Two ferries afford communication between the island and the mainland, the western ferry to Passage, the eastern to Midleton. There is also a communication by land from Belvelly, where a stone bridge and causeway connect it with Foaty island, whence is another causeway communicating with the mainland; a direct communication is thus opened by land with Cork. The beauty of its situation and salubrity of the climate have induced many genteel families to settle here. Among the principal seats are Marino, the residence of T. G. French, Esq.; Ballymore House, of J. H. Bennett, Esq.; Cuskinny, of Savage T. W. French, Esq.; Eastgrove, of J. Bagwell, Esq.; Ballymore, of R. B. Shaw, Esq.; Ashgrove, of R. Frankland, Esq.; Ballymore Cottage, of W. J. Coppinger, Esq.; Belgrove, of the Rev. G. Gumbleton; Whitepoint House, of H. H. O'Brien, Esq.; Spy Hill, of the Rev. T. L. Coghlan; the Retreat, of Mrs. O'Grady; Merton, of R. Morrison, Esq.; East Hill, of Capt. Stubbs; Bellevue, of Dr. Crotty, R. C. Bishop of Cloyne; and Ballynoe House, of A. Hargreave, Esq. Besides these are many lodges and cottages ornée for the accommodation of visitors during the bathing season.

The island is divided into the Eastern and Western parishes, which together form the union of Clonmel, or Cove, in the diocese of Cloyne, and in the patronage of the Bishop. The Eastern parish, called also Templerobin, includes, in addition to the eastern part of Great Island, part of Foaty, and the whole of Hawlbowling, Spike, and Rocky islands (each of which is described under its own head); it is a rectory and vicarage, and the tithes amount to £323. The Western parish, called Clonmel, besides the western part of the island, includes the remaining portion of Foaty island; it is a vicarage, and was anciently called Templelyra, from having belonged to the Knights Templars; the entire tithes amount to £276. 18. 5 ½, of which two-thirds are payable to the lessee of the economy estate of the cathedral of Cloyne, and one-third to the vicar: the tithes of the benefice amount to £415. 7. 8. A third parish was erected in 1762, by the Rev. Downes Conron, the incumbent, on a dispute between him and the Dean and Chapter of Cloyne relative to tithes; but a compromise was effected and the incumbent has to pay £100 annually to the economy estate. There is no tradition of Kilgarvan as a parish, and it is mentioned only in one of the county records; but 20 acres of arable land in Kilgarvan, with their tithes, &c., were granted by patent to Sir Richard Boyle, Knt., in 1605.

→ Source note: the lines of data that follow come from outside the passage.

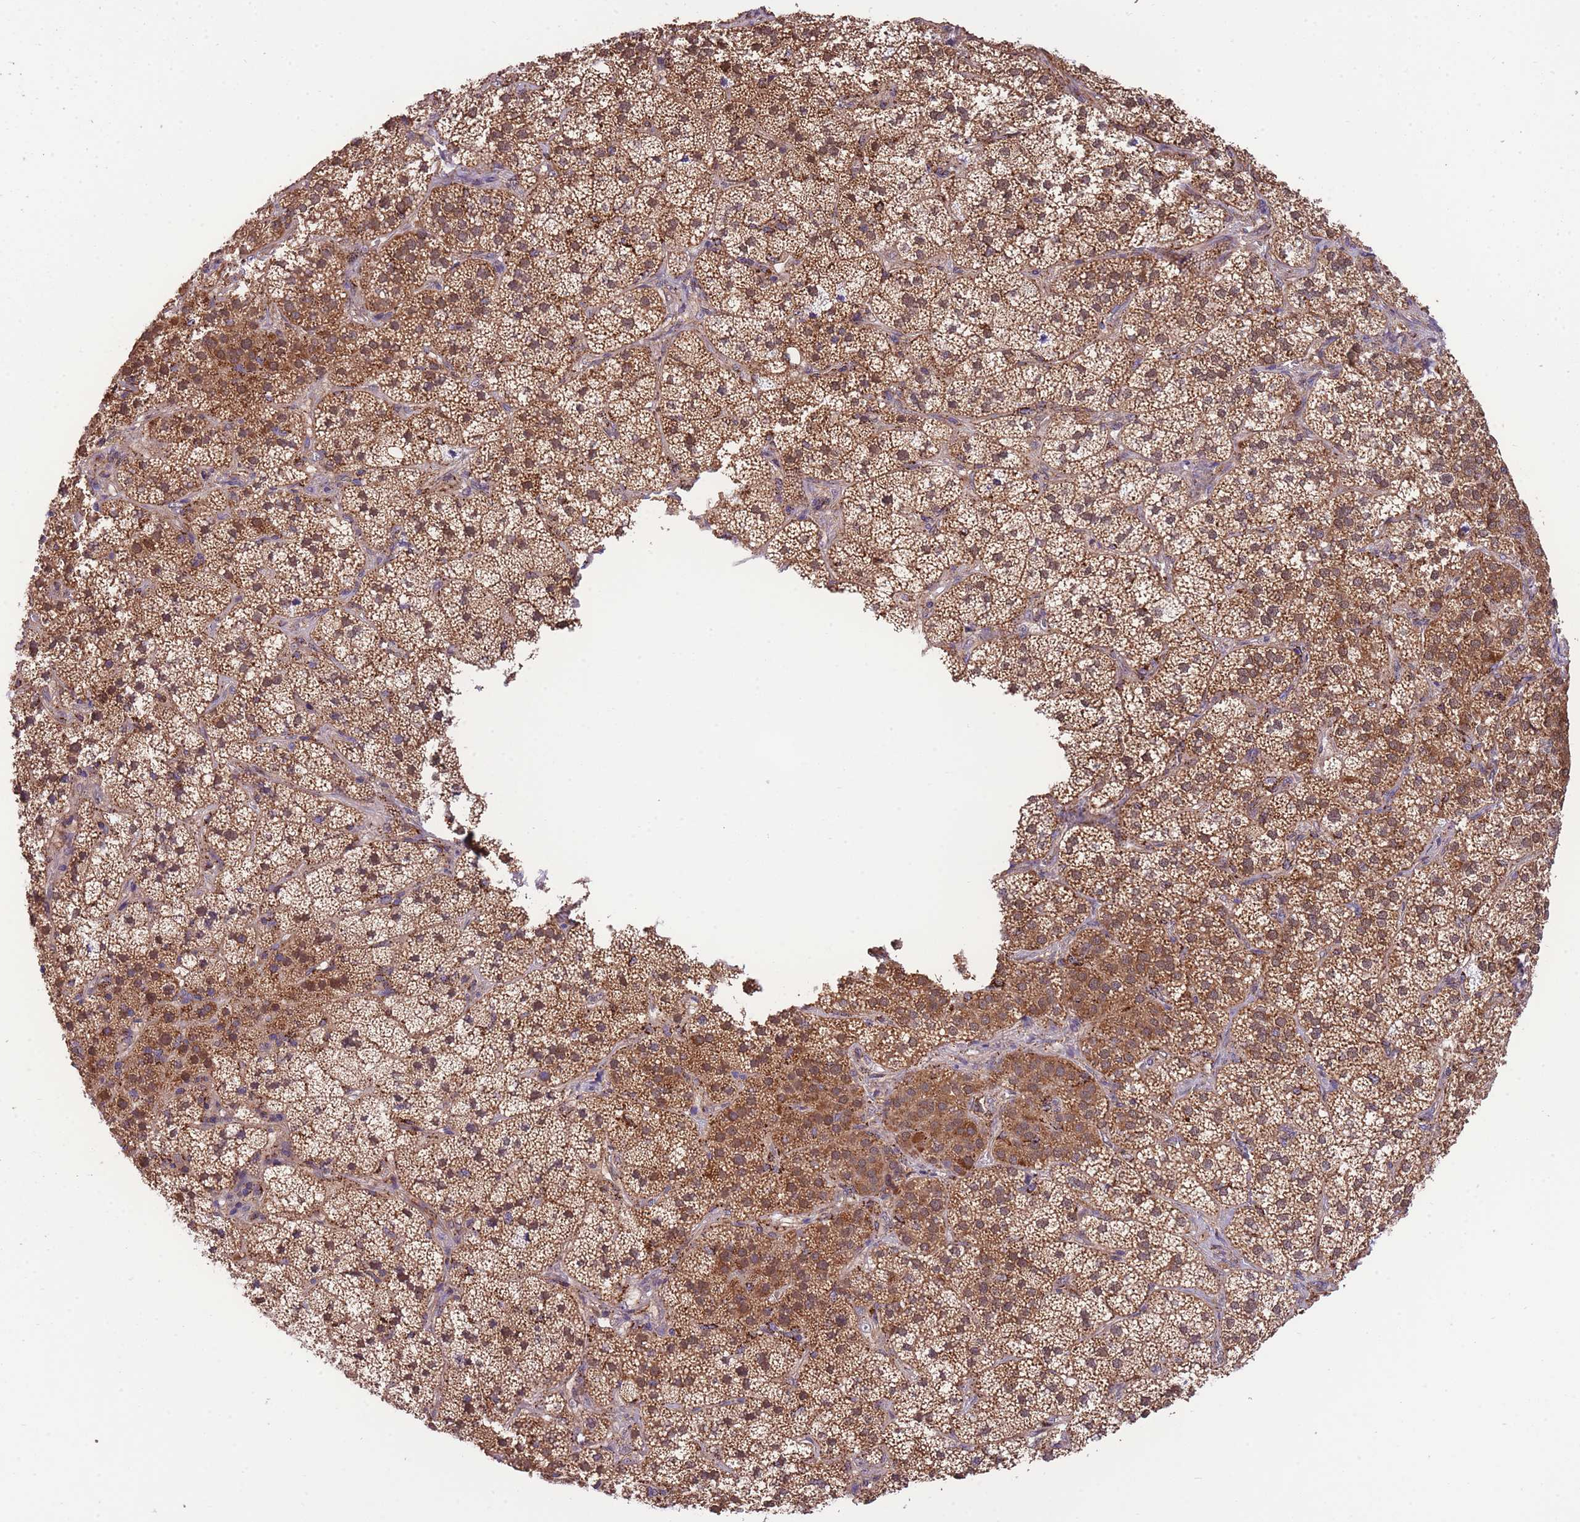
{"staining": {"intensity": "strong", "quantity": ">75%", "location": "cytoplasmic/membranous,nuclear"}, "tissue": "adrenal gland", "cell_type": "Glandular cells", "image_type": "normal", "snomed": [{"axis": "morphology", "description": "Normal tissue, NOS"}, {"axis": "topography", "description": "Adrenal gland"}], "caption": "Benign adrenal gland shows strong cytoplasmic/membranous,nuclear expression in about >75% of glandular cells Nuclei are stained in blue..", "gene": "ST3GAL3", "patient": {"sex": "female", "age": 58}}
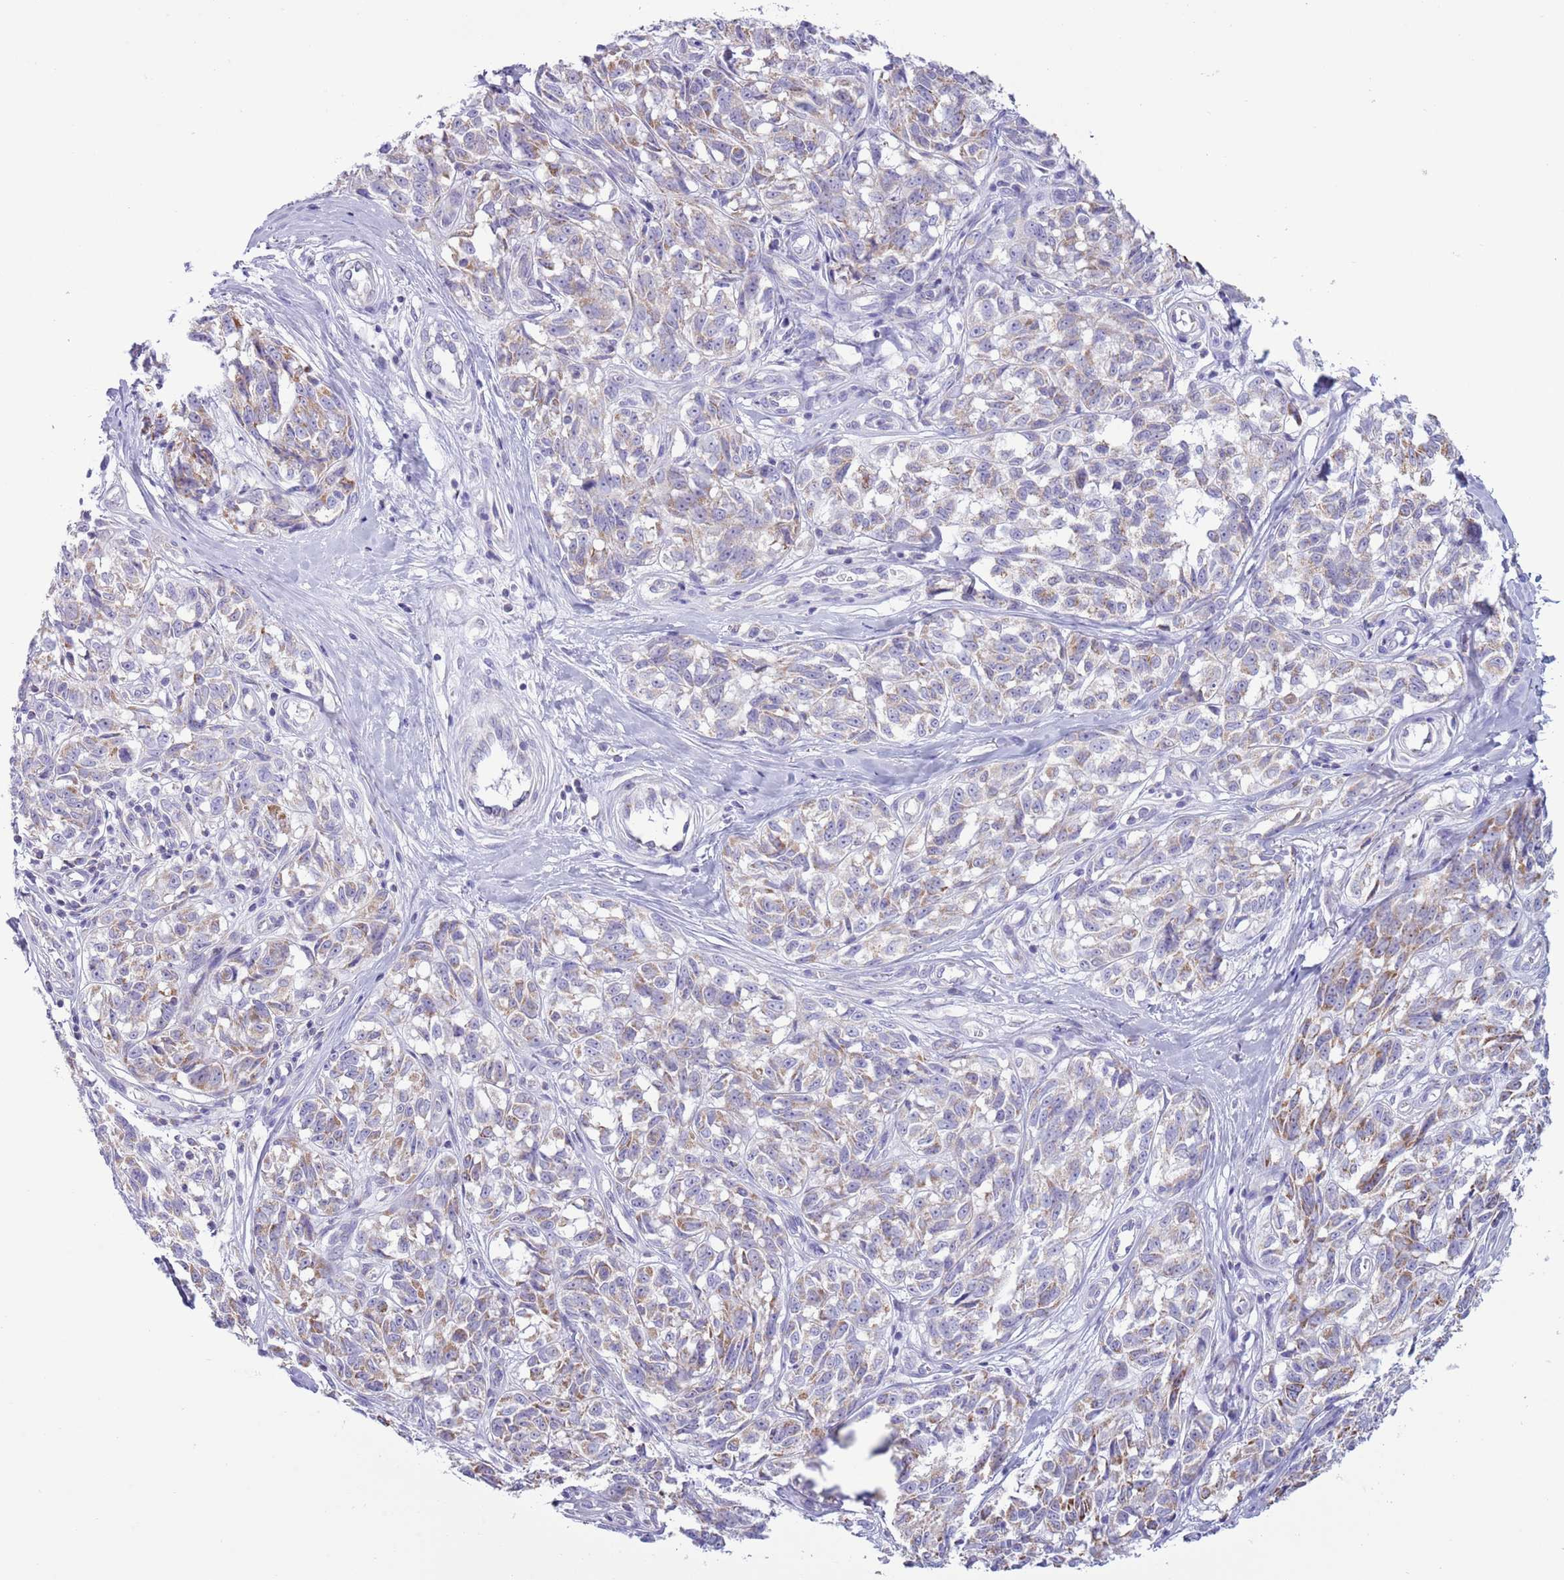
{"staining": {"intensity": "weak", "quantity": "25%-75%", "location": "cytoplasmic/membranous"}, "tissue": "melanoma", "cell_type": "Tumor cells", "image_type": "cancer", "snomed": [{"axis": "morphology", "description": "Normal tissue, NOS"}, {"axis": "morphology", "description": "Malignant melanoma, NOS"}, {"axis": "topography", "description": "Skin"}], "caption": "This histopathology image reveals immunohistochemistry staining of human malignant melanoma, with low weak cytoplasmic/membranous expression in about 25%-75% of tumor cells.", "gene": "ATP6V1B1", "patient": {"sex": "female", "age": 64}}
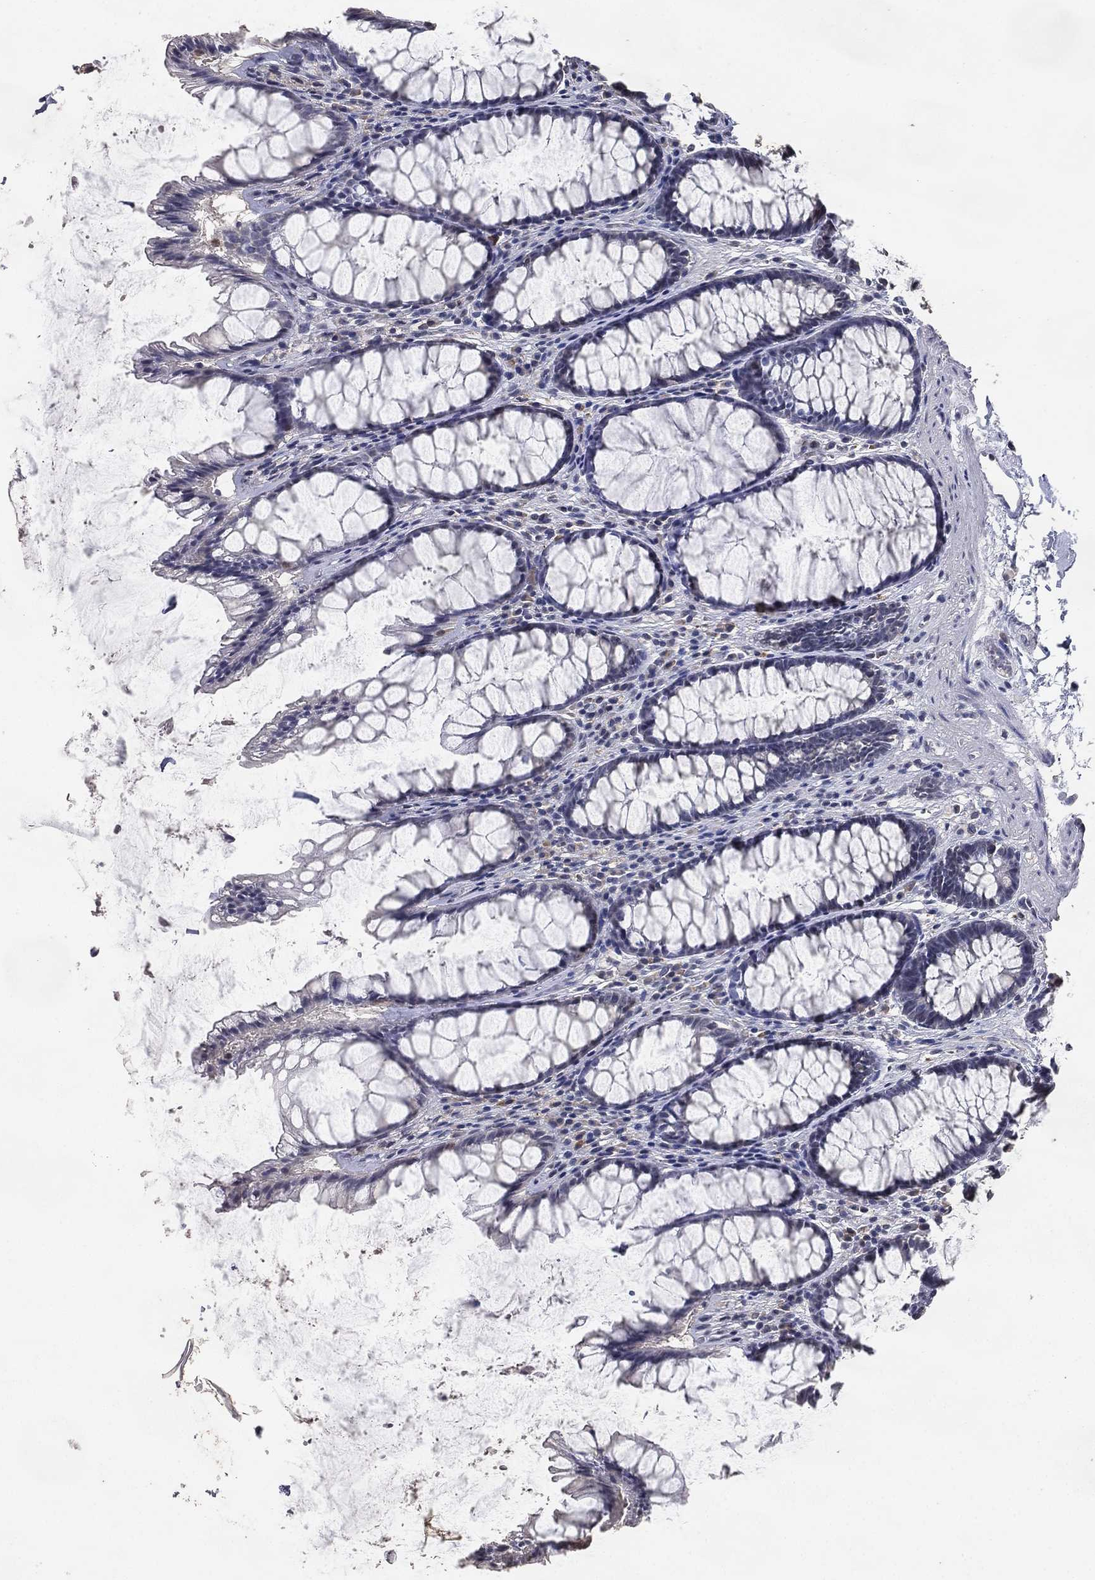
{"staining": {"intensity": "negative", "quantity": "none", "location": "none"}, "tissue": "rectum", "cell_type": "Glandular cells", "image_type": "normal", "snomed": [{"axis": "morphology", "description": "Normal tissue, NOS"}, {"axis": "topography", "description": "Rectum"}], "caption": "Immunohistochemical staining of normal rectum displays no significant staining in glandular cells.", "gene": "DSG1", "patient": {"sex": "male", "age": 72}}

The glebe-house is about to be rebuilt; there is a glebe of 18 acres belonging to the incumbent, and one of 30 acres belonging to the economy estate. The church, which is in Cove, is a large and handsome edifice. In the R. C. divisions the island forms the district of Cove, and has a chapel in that town, and one at Funnah. There is also a place of worship for Wesleyan Methodists. There are four public schools, in which about 380, and eleven private schools in which about 370, children are educated: also a Sunday school, supported by the curates: most of them are in or near Cove. The most interesting relics of antiquity are the remains of Belvelly castle, built by one of the Hodnets, formerly a potent family, and of Templerobin and Clonmel churches; within the walls of the latter are interred Tobin, the author of the "Honeymoon" and other dramatic productions; and the Rev. C. Wolfe, who wrote the ballad "Not a drum was heard," on the death of General Sir John Moore.